Current limitations for MCED tests include:

• Risk of False Negatives: A negative test result could provide individuals with false reassurance, potentially leading them to delay seeking medical attention for emergent symptoms that could indicate cancer.
• Risk of False Positives: Positive test results that do not indicate cancer can lead to significant anxiety for individuals. These may also result in subsequent invasive follow-up procedures that prove unnecessary, potentially increasing demands on already stretched healthcare systems.
• Unproven Mortality Impact: Unlike established screening methods that have demonstrated their ability to reduce cancer deaths over decades, the long-term impact of MCED blood tests on mortality rates in healthy populations remains unproven.
• Resource Allocation Concerns: The high development and potential purchase costs of these tests raise questions about resource allocation. If widely adopted without clear evidence of clinical efficacy, this could divert funds from proven public health measures, such as prompt diagnosis, smoking cessation initiatives, and existing effective screening programs.

Some researchers have expressed caution regarding the promotion of these tests based on current data, highlighting concerns about their ability to detect many early cancers and whether the benefits currently outweigh the potential downsides.

Potential and Future Applications

Despite current limitations, the underlying scientific principles of liquid biopsy are advancing rapidly. The technology is already utilized to monitor cancer progression and guide treatment for individuals with diagnosed cancers.

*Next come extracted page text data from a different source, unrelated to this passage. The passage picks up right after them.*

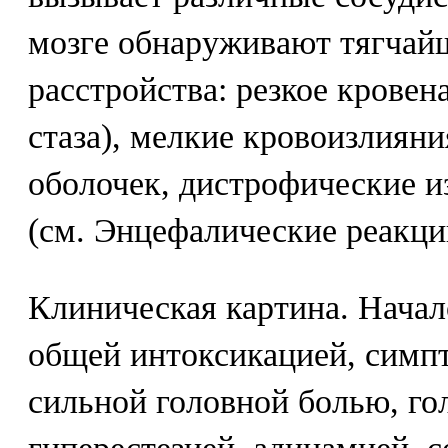
мозге обнаруживают тягчай
расстройства: резкое кровен
стаза), мелкие кровоизлияни
оболочек, дистрофические и
(см. Энцефалические реакци
Клиническая картина. Начало
общей интоксикацией, сим
сильной головной болью, г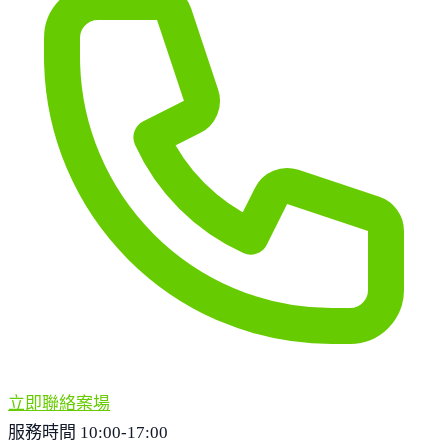
公共建設
河濱公園
仁和公園
超商/賣場
全聯
家樂福超市
黃昏市場
公有零售市場
自由聯盟生鮮超市
顯示更多
熱門商圈
接待會館
埔頂商圈
大溪老街
桃園市大溪區士香街
107號
449-9089 轉 53722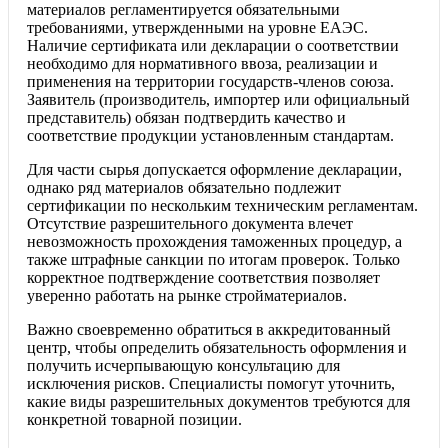
материалов регламентируется обязательными
требованиями, утвержденными на уровне ЕАЭС.
Наличие сертификата или декларации о соответствии
необходимо для нормативного ввоза, реализации и
применения на территории государств-членов союза.
Заявитель (производитель, импортер или официальный
представитель) обязан подтвердить качество и
соответствие продукции установленным стандартам.
Для части сырья допускается оформление декларации,
однако ряд материалов обязательно подлежит
сертификации по нескольким техническим регламентам.
Отсутствие разрешительного документа влечет
невозможность прохождения таможенных процедур, а
также штрафные санкции по итогам проверок. Только
корректное подтверждение соответствия позволяет
уверенно работать на рынке стройматериалов.
Важно своевременно обратиться в аккредитованный
центр, чтобы определить обязательность оформления и
получить исчерпывающую консультацию для
исключения рисков. Специалисты помогут уточнить,
какие виды разрешительных документов требуются для
конкретной товарной позиции.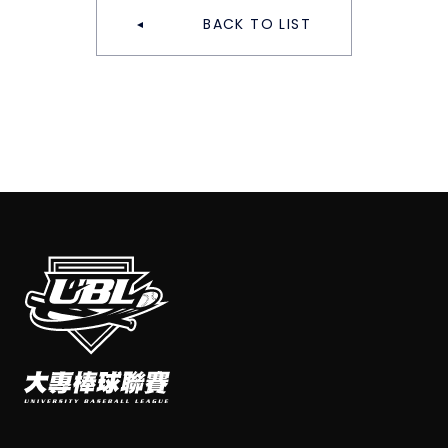
BACK TO LIST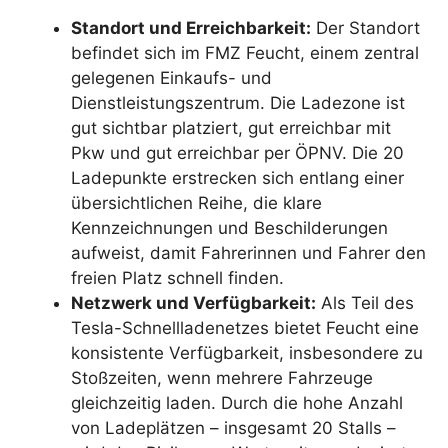
Standort und Erreichbarkeit:
Der Standort
befindet sich im FMZ Feucht, einem zentral
gelegenen Einkaufs- und
Dienstleistungszentrum. Die Ladezone ist
gut sichtbar platziert, gut erreichbar mit
Pkw und gut erreichbar per ÖPNV. Die 20
Ladepunkte erstrecken sich entlang einer
übersichtlichen Reihe, die klare
Kennzeichnungen und Beschilderungen
aufweist, damit Fahrerinnen und Fahrer den
freien Platz schnell finden.
Netzwerk und Verfügbarkeit:
Als Teil des
Tesla-Schnellladenetzes bietet Feucht eine
konsistente Verfügbarkeit, insbesondere zu
Stoßzeiten, wenn mehrere Fahrzeuge
gleichzeitig laden. Durch die hohe Anzahl
von Ladeplätzen – insgesamt 20 Stalls –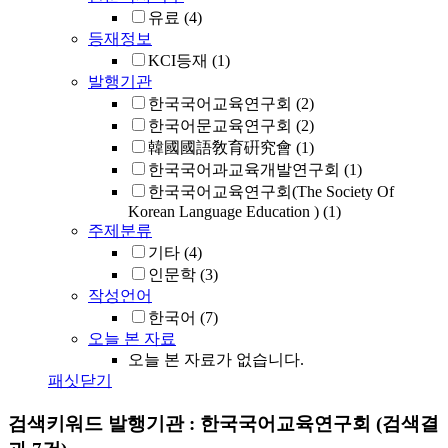
유료
(4)
등재정보
KCI등재
(1)
발행기관
한국국어교육연구회
(2)
한국어문교육연구회
(2)
韓國國語敎育硏究會
(1)
한국국어과교육개발연구회
(1)
한국국어교육연구회(The Society Of
Korean Language Education )
(1)
주제분류
기타
(4)
인문학
(3)
작성언어
한국어
(7)
오늘 본 자료
오늘 본 자료가 없습니다.
패싯닫기
검색키워드
발행기관 : 한국국어교육연구회
(검색결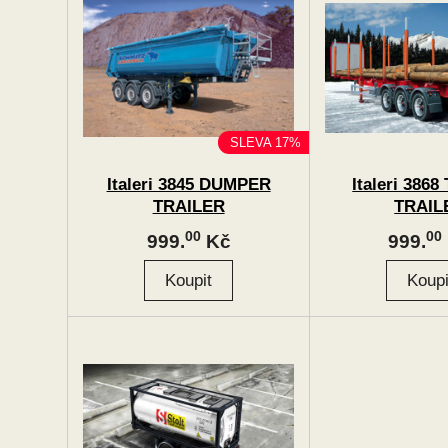
SLEVA 17%
Italeri 3845 DUMPER
Italeri 386
TRAILER
TRAIL
00
00
999.
Kč
999.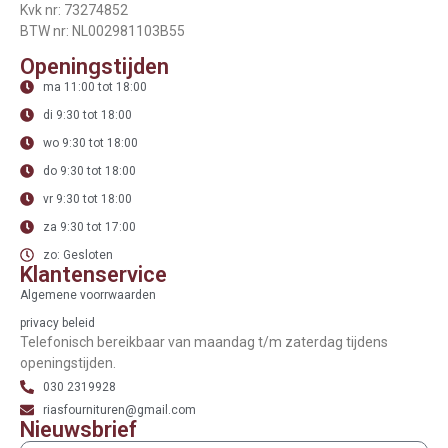
Kvk nr: 73274852
BTW nr: NL002981103B55
Openingstijden
ma 11:00 tot 18:00
di 9:30 tot 18:00
wo 9:30 tot 18:00
do 9:30 tot 18:00
vr 9:30 tot 18:00
za 9:30 tot 17:00
zo: Gesloten
Klantenservice
Algemene voorrwaarden
privacy beleid
Telefonisch bereikbaar van maandag t/m zaterdag tijdens
openingstijden.
030 2319928
riasfournituren@gmail.com
Nieuwsbrief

MCED tests may offer future benefits for specific high-risk groups, such as individuals with strong family histories of cancer or inherited genetic mutations. For these groups, they could potentially detect tumors earlier than conventional methods. The technology also demonstrates utility in monitoring cancer recurrence after treatment and assisting in the selection of personalized treatments based on a patient's unique cancer biology.

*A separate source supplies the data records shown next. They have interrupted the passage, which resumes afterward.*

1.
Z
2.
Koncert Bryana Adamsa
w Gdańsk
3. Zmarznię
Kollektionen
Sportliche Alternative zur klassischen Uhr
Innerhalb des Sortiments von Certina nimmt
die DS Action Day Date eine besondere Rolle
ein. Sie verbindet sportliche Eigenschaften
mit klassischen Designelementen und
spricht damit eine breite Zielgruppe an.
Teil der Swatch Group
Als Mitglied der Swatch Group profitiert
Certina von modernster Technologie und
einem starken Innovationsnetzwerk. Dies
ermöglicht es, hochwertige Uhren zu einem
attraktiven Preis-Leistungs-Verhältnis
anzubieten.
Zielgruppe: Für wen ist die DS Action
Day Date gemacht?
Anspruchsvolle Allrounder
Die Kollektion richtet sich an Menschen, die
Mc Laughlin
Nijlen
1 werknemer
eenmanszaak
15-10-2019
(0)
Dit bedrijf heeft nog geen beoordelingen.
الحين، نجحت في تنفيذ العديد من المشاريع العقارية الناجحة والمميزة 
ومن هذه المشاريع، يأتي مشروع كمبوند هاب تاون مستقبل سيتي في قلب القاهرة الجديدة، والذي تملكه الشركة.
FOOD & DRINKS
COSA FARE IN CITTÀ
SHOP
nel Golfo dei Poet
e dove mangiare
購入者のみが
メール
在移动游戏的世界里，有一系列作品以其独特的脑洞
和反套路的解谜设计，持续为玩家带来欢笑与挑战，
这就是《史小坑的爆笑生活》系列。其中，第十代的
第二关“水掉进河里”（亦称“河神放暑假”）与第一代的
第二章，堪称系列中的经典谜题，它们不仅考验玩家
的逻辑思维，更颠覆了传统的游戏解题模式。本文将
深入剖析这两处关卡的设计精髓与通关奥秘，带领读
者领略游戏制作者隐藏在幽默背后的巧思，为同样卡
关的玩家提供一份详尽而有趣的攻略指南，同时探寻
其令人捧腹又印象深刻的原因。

Guidance for Individuals and Broader Context

When considering new cancer blood tests, individuals are advised to:

• Understand the objectives and current knowledge base of any clinical trial they are invited to join.
• For privately offered tests, inquire about the interpretation of results, post-test support, and the likelihood of the test meaningfully altering care.
• Recognize that new blood tests should not replace established health practices. Persistent symptoms, such as a new lump, unexplained bleeding, a prolonged cough, weight loss, or changes in bowel habits lasting several weeks, warrant a consultation with a medical professional, even if a previous test result was normal.

Historically, improved cancer outcomes have resulted from a combination of enhanced treatments, earlier diagnoses, and robust public health initiatives. While new technologies, including MCED tests, are expected to contribute to future advancements, they are not considered a singular solution.